His questioning had nothing to do with the many years we had known each other. That was just Bernard being Bernard. Perpetually in need of reassurance, he threw the question out indiscriminately, collaring just about anyone who crossed his path in Saulieu. I have no doubt that among those whom he grilled like that, there must have been a few bemused Michelin inspectors wrapped in their anonymous gray suits.
In his ideal palace, however, there was one aspect over which Bernard could not exercise a total and permanent surveillance: the personnel de salle, the hospitality and table-waiting staff. The decoration of the Côte d’Or was as he wanted it, and in his dream kitchen there was not a detail that escaped his notice, but how were his people treating the guests out there on the other side of the big swinging door? Was everything perfect? Bernard worried, and because he worried, he attempted to make himself ubiquitous. Habitués of the restaurant knew that at most meals they would stand a good chance of catching sight of the chef if they waited until the service was well under way and most of the guests around them had been served. At this point, a glance over at the doorway leading to the hall, and beyond that, to the entrance of the kitchen, would almost infallibly reveal the chef himself, half in the shadows, posted two or three steps back, discreetly masking his presence and taking care to stay out of the way of passing waiters: Bernard was keeping an eye on things.

(Saved data entries)
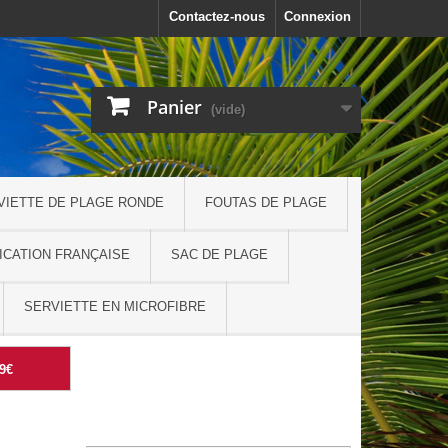
Contactez-nous
Connexion
Panier
(vide)
VIETTE DE PLAGE RONDE
FOUTAS DE PLAGE
ICATION FRANÇAISE
SAC DE PLAGE
SERVIETTE EN MICROFIBRE
99€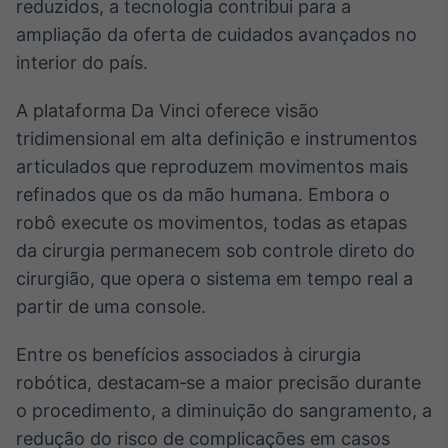
reduzidos, a tecnologia contribui para a
Broadcast
ampliação da oferta de cuidados avançados no
Ticker
interior do país.
Cotações e
headlines de
notícias
A plataforma Da Vinci oferece visão
tridimensional em alta definição e instrumentos
Broadcast
articulados que reproduzem movimentos mais
Widgets
refinados que os da mão humana. Embora o
Componentes
robô execute os movimentos, todas as etapas
para conteúdos e
da cirurgia permanecem sob controle direto do
funcionalidades
cirurgião, que opera o sistema em tempo real a
partir de uma console.
Broadcast
Wallboard
Entre os benefícios associados à cirurgia
Conteúdos e
robótica, destacam‑se a maior precisão durante
dados para
displays e telas
o procedimento, a diminuição do sangramento, a
redução do risco de complicações em casos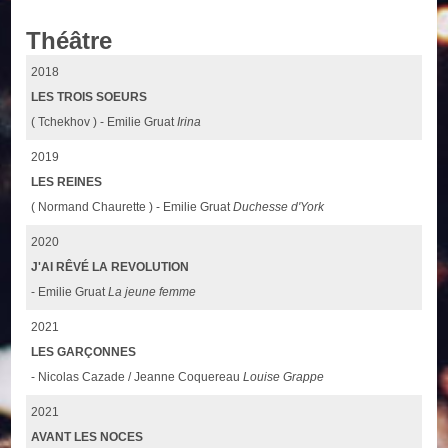
Théâtre
2018
LES TROIS SOEURS
( Tchekhov ) - Emilie Gruat
Irina
2019
LES REINES
( Normand Chaurette ) - Emilie Gruat
Duchesse d'York
2020
J'AI RÊVÉ LA REVOLUTION
- Emilie Gruat
La jeune femme
2021
LES GARÇONNES
- Nicolas Cazade / Jeanne Coquereau
Louise Grappe
2021
AVANT LES NOCES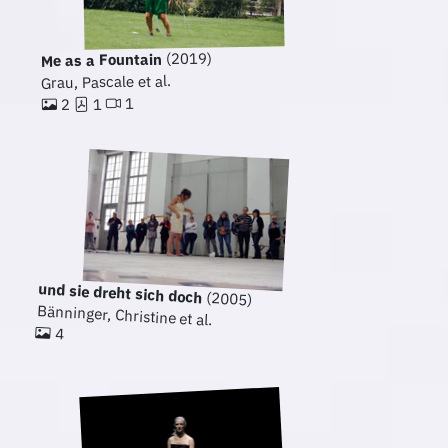
(2019)
Me as a Fountain
Grau, Pascale et al.
1
1
2
und sie dreht sich doch
(2005)
Bänninger, Christine et al.
4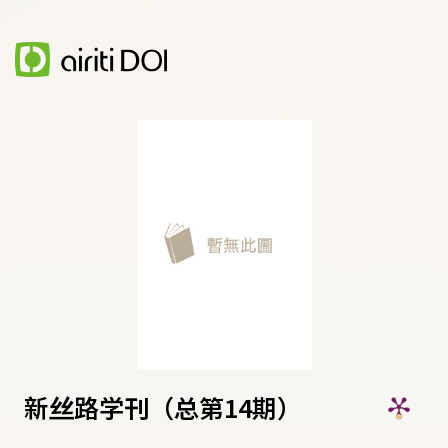
新丝路学刊（总第14期）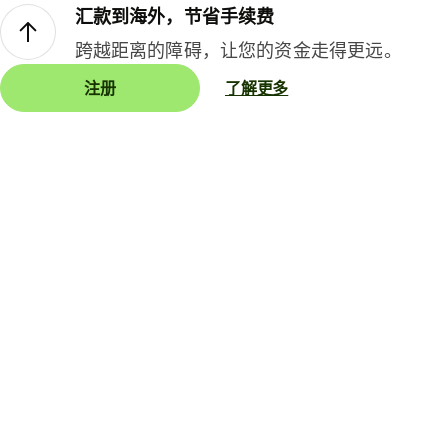
汇款到海外，节省手续费
跨越距离的障碍，让您的资金走得更远。
注册
了解更多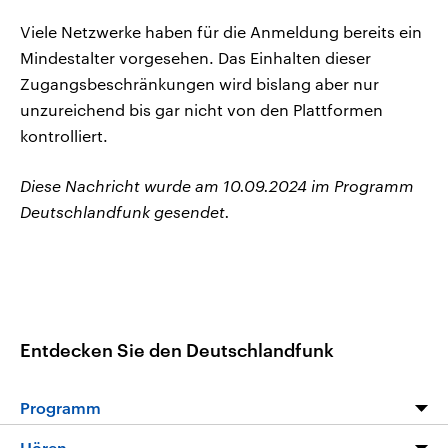
Viele Netzwerke haben für die Anmeldung bereits ein
Mindestalter vorgesehen. Das Einhalten dieser
Zugangsbeschränkungen wird bislang aber nur
unzureichend bis gar nicht von den Plattformen
kontrolliert.
Diese Nachricht wurde am 10.09.2024 im Programm
Deutschlandfunk gesendet.
Entdecken Sie den Deutschlandfunk
Programm
Programm
Hören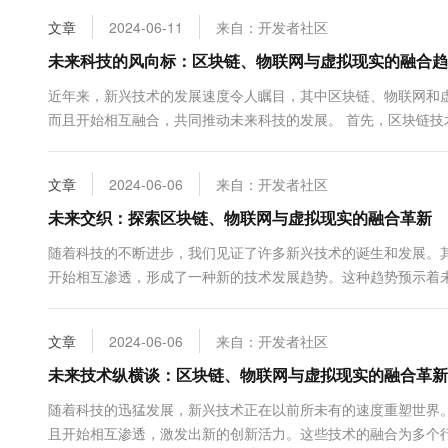
10 分钟在聊天系统中增加
专有云
文章
2024-06-11
来自：开发者社区
未来科技的风向标：区块链、物联网与虚拟现实的融合趋
近年来，新兴技术的发展速度令人瞩目，其中区块链、物联网和
而且开始相互融合，共同推动未来科技的发展。 首先，区块链
域，区块链技术已经成功地应用于数字货币、智能合...
文章
2024-06-06
来自：开发者社区
未来交织：探索区块链、物联网与虚拟现实的融合革新
随着科技的不断进步，我们见证了许多新兴技术的诞生和发展。
开始相互渗透，形成了一种新的技术发展趋势。这种趋势预示着
和透明性的特点，为数据安全提供了坚实的保障。它最初在加密货币
文章
2024-06-06
来自：开发者社区
未来技术纵横谈：区块链、物联网与虚拟现实的融合革新
随着科技的迅猛发展，新兴技术正在以前所未有的速度重塑世界
且开始相互渗透，激发出新的创新活力。这些技术的融合为多个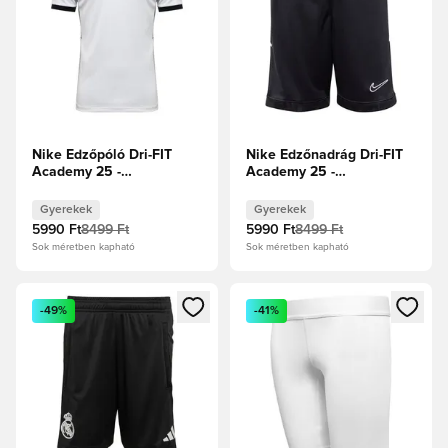
Nike Edzőpóló Dri-FIT
Nike Edzőnadrág Dri-FIT
Academy 25 -
Academy 25 -
Fehér/Fekete/Farkasszürke
Fekete/Fehér Gyerek
Gyerek
Gyerekek
Gyerekek
5990 Ft
8499 Ft
5990 Ft
8499 Ft
Sok méretben kapható
Sok méretben kapható
Megnyit egy modált a bejelentkezéshez vagy a tagként való 
Megnyit egy modált a bejelent
-49%
-41%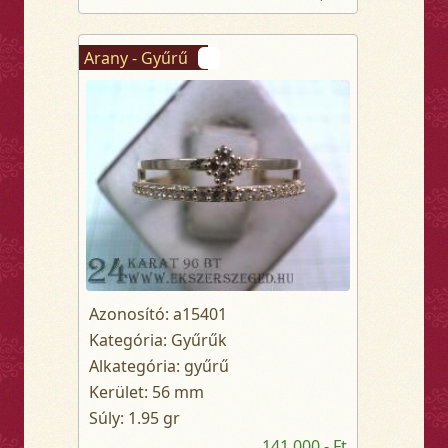
Arany - Gyűrű
Azonosító: a15401
Kategória: Gyűrűk
Alkategória: gyűrű
Kerület: 56 mm
Súly: 1.95 gr
141 000,- Ft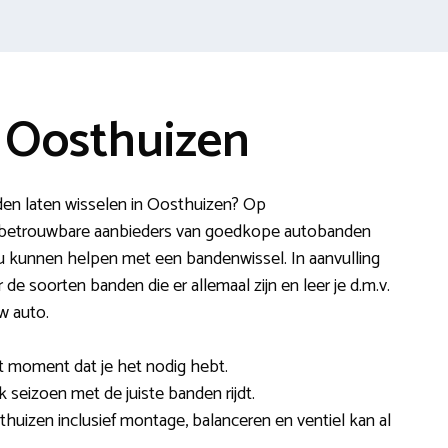
 Oosthuizen
en laten wisselen in Oosthuizen? Op
betrouwbare aanbieders van goedkope autobanden
ou kunnen helpen met een bandenwissel. In aanvulling
 de soorten banden die er allemaal zijn en leer je d.m.v.
w auto.
et moment dat je het nodig hebt.
k seizoen met de juiste banden rijdt.
huizen inclusief montage, balanceren en ventiel kan al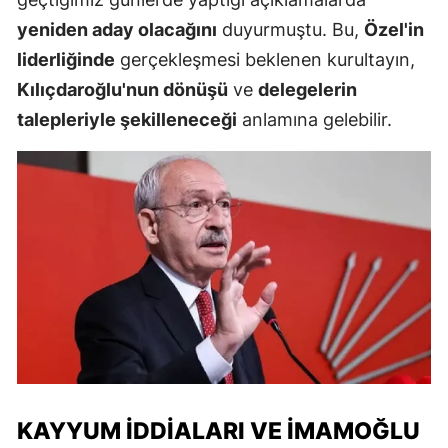
yeniden aday olacağını
duyurmuştu. Bu,
Özel'in
liderliğinde
gerçekleşmesi beklenen kurultayın,
Kılıçdaroğlu'nun dönüşü
ve
delegelerin
talepleriyle şekilleneceği
anlamına gelebilir.
KAYYUM İDDIALARI VE İMAMOĞLU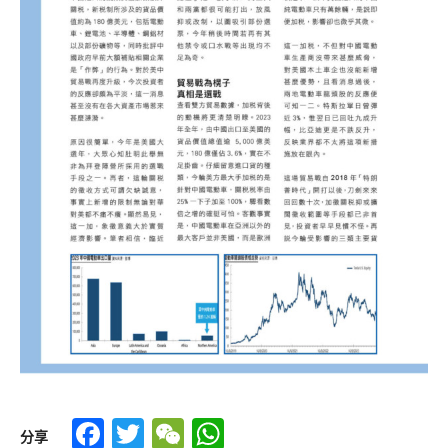
Facebook
Twitter
WeChat
WhatsApp
分享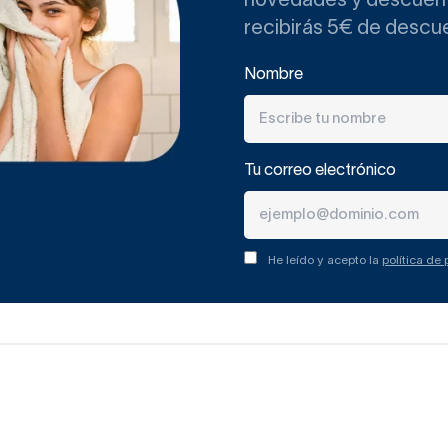
novedades y descuento
recibirás 5€ de descu
Nombre
Tu correo electrónico
He leído y acepto la
política de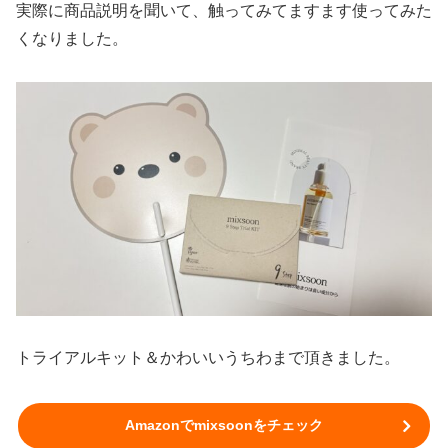
実際に商品説明を聞いて、触ってみてますます使ってみた
くなりました。
トライアルキット＆かわいいうちわまで頂きました。
Amazonでmixsoonをチェック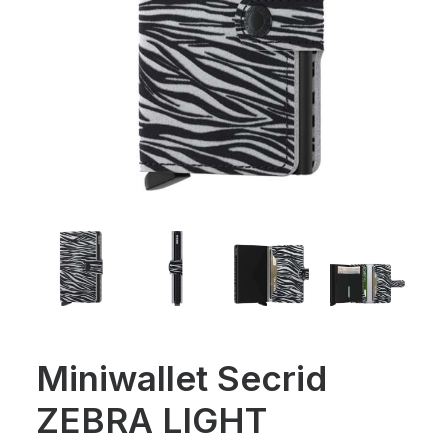
Miniwallet Secrid
ZEBRA LIGHT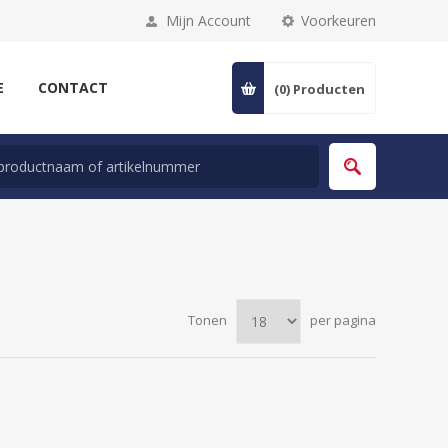
Mijn Account
Voorkeuren
E
CONTACT
(0)
Producten
Tonen
per pagina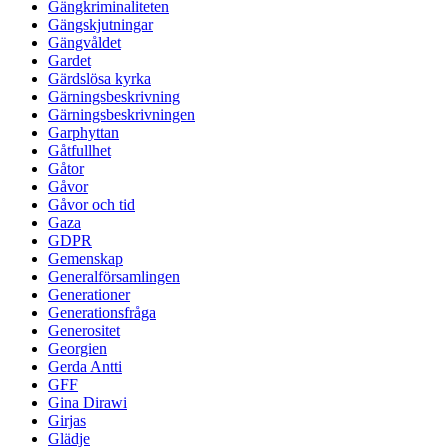
Gängkriminaliteten
Gängskjutningar
Gängvåldet
Gardet
Gärdslösa kyrka
Gärningsbeskrivning
Gärningsbeskrivningen
Garphyttan
Gåtfullhet
Gåtor
Gåvor
Gåvor och tid
Gaza
GDPR
Gemenskap
Generalförsamlingen
Generationer
Generationsfråga
Generositet
Georgien
Gerda Antti
GFF
Gina Dirawi
Girjas
Glädje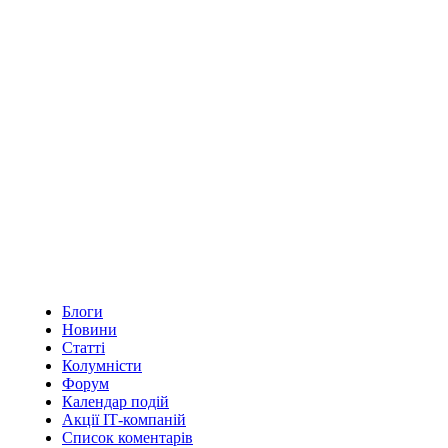
Блоги
Новини
Статті
Колумністи
Форум
Календар подій
Акції ІТ-компаній
Список коментарів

WHAT NEEDS TO BE DONE:
Carry on the passage about Bernard and his restaurant in Saulieu, starting right after its final sentence.

ANSWER BOX:
He was no dope and he was no dupe. He had been around the three-star circuit long enough to know that no restaurant made it to the top unless every last detail of service and comfort matched the quality of the cuisine being served. A revealing passage in Pascal Rémy’s book on his days as a Michelin inspector demonstrates that whatever company spokesmen may say, it is not the food alone that influences judgments for the guide. Even though they do it for a profession, the inspectors are just as human as anyone else, when it comes to making judgments about what they are paying for:
When we test a restaurant we take into account the environment, the quality of the welcome on arrival and departure, the surroundings, the general setup, the service and the atmosphere. For the client, a relaxed and considerate welcome is the first pleasure of a meal. The first duty of the restaurateur is to set his clients at ease. The inspector reacts to the warmth and efficiency of the first person he encounters in an establishment. The proper welcome does not improve or alter the taste of the dishes, but it puts us in a good frame of mind.
Next, if he looks around to see a well-proportioned room and a harmonious décor, he begins to feel just right in his chair. The lighting is soft, the temperature ideal, the chair comfortable. He is ready to consult the menu. The menu is clean, spotless, unmarked, easily readable, proposing dishes clearly and precisely. The tables around him, judiciously arranged, are attractive and well set. The porcelain is often good quality; the silverware is tasteful, the flowers are fresh and the glasses impeccable.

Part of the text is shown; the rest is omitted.